First, we ought to distinguish between hatred of evil and hatred of people who do evil. THe article seems to be advocating collapsing the two -- or rather, making the argument that they must be the same for us to be morally healthy -- but they are not necessarily so. Evidence abounds in the Bible of God hating evil, and specifically (because God is always specific) hating evil acts; and, indeed, there are even accounts of God hating evildoers.

However, we must recognize what happened in the cross: namely, God died for evildoers. In Christ God did not simply die by the hand of evildoers, but intimately and precisely for evildoers.

That is why, in the book of Acts, the resurrection is good news. We don't hear it as freshly, but doesn't it seem odd that the apostles' preaching to Jesus's murderers in Jerusalem would be "good" news? One would likely expect divine vengeance, swift reciprocity. Bad news indeed. The reason the news is good instead of bad is that the crucified victim, utterly innocent and undeserving of his execution, comes in forgiveness for his executioners. The mob that cried "Crucify!" is told by the Crucified that they are forgiven.

So we see that in the cross God puts to death sin, evil, and death itself, but in so doing rescues those propagating that same sin, evil, and death. And in the resurrection God offers true, lasting, fearless forgiveness. Evildoers hear good news in the raising of their victim.

Second, we realize at this point, as Paul reminds us in Romans 5, that before the cross all of us stand as enemies of God. All of us at some point have stood in the mob and cried for crucifixion. Though we have all also stood in the place of the victim, each of us participates in the same violence that crucified the Son of God -- whether as coercive friends, abusive spouses, manipulative parents, spoiled children, oppressive employers, whatever. We are all sinners; we are all doers of evil.

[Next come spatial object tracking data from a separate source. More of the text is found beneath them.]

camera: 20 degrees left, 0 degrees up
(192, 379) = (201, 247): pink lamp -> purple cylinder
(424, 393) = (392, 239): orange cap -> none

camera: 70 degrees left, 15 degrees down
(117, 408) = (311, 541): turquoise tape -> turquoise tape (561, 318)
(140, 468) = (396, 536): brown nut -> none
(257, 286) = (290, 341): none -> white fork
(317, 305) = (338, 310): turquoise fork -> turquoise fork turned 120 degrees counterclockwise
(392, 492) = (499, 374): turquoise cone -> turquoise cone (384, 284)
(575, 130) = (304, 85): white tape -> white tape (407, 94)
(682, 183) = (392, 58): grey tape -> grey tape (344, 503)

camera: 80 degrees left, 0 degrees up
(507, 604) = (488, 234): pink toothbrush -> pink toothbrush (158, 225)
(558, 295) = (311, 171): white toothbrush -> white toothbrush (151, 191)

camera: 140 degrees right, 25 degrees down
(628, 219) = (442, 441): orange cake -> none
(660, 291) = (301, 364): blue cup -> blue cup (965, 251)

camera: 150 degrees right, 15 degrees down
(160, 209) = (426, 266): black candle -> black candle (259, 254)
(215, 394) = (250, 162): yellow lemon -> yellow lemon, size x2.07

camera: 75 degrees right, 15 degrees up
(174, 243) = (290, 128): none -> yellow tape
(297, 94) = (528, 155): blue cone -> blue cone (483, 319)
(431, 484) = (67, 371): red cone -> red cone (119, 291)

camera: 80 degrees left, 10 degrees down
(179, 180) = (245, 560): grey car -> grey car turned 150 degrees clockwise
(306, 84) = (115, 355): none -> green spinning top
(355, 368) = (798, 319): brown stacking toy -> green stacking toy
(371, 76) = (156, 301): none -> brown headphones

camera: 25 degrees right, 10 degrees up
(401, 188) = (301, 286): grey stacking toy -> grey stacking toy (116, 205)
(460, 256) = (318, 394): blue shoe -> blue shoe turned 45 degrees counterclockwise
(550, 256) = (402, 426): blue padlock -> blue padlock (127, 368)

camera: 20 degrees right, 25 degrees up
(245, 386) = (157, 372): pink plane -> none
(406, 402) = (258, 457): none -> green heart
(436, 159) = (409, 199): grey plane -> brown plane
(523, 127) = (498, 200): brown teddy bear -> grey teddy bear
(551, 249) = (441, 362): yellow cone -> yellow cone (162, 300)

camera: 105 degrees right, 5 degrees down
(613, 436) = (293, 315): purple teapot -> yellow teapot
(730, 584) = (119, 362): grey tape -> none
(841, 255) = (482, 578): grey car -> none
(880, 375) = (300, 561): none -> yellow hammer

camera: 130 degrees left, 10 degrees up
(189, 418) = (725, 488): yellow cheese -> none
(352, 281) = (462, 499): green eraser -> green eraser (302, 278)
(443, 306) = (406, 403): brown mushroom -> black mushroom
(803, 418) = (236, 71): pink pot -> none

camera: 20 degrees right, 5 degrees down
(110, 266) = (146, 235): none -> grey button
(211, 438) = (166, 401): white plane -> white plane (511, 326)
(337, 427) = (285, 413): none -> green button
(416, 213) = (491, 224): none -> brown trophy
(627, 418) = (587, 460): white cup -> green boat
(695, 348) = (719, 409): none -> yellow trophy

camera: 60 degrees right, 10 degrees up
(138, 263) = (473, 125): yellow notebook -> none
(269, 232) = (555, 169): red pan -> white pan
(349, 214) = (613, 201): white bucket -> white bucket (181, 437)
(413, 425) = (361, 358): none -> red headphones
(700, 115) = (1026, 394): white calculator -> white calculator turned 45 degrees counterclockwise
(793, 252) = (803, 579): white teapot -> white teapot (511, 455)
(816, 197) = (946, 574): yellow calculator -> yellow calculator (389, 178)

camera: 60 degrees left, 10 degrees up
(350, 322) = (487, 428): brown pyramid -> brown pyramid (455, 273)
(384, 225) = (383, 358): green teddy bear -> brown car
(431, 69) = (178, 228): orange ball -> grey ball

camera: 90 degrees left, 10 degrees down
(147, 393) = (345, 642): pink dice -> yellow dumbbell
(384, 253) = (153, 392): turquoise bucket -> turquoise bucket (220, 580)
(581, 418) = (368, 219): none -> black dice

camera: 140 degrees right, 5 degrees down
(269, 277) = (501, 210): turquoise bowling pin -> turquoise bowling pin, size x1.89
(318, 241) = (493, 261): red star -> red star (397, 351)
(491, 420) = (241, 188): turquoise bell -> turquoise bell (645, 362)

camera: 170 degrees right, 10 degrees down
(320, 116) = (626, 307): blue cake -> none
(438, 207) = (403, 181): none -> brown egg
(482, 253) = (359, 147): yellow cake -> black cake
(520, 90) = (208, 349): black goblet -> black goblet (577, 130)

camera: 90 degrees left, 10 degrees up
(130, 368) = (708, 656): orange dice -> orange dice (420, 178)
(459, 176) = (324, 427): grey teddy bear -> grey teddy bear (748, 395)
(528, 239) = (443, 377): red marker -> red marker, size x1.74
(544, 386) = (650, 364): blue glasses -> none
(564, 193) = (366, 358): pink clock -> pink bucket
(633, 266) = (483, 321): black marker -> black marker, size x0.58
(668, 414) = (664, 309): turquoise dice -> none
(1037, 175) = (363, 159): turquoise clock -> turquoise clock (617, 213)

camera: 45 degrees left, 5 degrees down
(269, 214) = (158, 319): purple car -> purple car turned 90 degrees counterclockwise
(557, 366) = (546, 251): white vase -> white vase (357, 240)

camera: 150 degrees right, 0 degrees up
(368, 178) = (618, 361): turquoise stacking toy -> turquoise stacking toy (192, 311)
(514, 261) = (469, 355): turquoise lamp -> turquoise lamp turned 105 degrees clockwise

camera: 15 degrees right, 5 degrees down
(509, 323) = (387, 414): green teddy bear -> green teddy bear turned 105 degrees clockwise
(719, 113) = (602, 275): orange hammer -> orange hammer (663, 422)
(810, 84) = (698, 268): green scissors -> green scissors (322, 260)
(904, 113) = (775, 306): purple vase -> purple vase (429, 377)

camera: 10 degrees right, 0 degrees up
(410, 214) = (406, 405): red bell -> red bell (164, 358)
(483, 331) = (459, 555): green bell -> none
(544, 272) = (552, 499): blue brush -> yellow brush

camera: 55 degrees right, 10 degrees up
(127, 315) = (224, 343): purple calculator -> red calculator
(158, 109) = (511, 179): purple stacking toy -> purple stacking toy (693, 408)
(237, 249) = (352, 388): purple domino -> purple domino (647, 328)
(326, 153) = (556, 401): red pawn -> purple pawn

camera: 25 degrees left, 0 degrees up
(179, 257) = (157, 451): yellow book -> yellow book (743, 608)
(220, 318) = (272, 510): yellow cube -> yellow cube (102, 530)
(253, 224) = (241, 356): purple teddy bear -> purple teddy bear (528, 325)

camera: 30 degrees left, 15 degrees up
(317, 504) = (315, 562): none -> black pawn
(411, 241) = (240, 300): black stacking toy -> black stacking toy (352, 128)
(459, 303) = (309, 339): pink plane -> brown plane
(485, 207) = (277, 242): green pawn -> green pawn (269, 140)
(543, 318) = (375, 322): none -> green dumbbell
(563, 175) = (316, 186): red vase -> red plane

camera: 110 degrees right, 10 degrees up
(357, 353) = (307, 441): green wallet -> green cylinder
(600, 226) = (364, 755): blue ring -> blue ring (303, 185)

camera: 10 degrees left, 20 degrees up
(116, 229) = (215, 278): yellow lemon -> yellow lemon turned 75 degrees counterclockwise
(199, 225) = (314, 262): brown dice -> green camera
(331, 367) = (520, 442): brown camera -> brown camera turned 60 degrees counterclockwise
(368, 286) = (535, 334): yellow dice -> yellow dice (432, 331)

Of course, while Christianity has traditionally leveled the line ("the democracy of sinners"), as if sometimes to equate mass murder with a white lie, at the same time we do know that there is a fundamental difference between the mass murders of Mumbai, 9/11, or the Holocaust and fibbing to a friend. The God of Israel is, if he is anything, just; and, as both Old Testament and New proclaim, "Vengeance is mine, I will repay, says the Lord" (Deuteronomy 32:35; Romans 12:19; Hebrews 10:30), which is exactly why we are called to love our enemies, not to repay evil for evil, and to be subject to the governing authorities. Justice and judgment await with God; it is our job, our calling, our vocation to be the cruciform community that witnesses to a love that reaches even the cruelest of evildoers and sinners.

Thus we see that God is indeed morally coherent, but not in the way we might expect, or even hope. He is the gracious Father who unconditionally loves his children, his creation, through whatever evil they might perpetrate -- to death, to the very depths of hell. The argument rightly perceives the scandal: "...would such a God be moral if he did [ask me to love babykillers]? Could I pray to a God who loves terrorists?"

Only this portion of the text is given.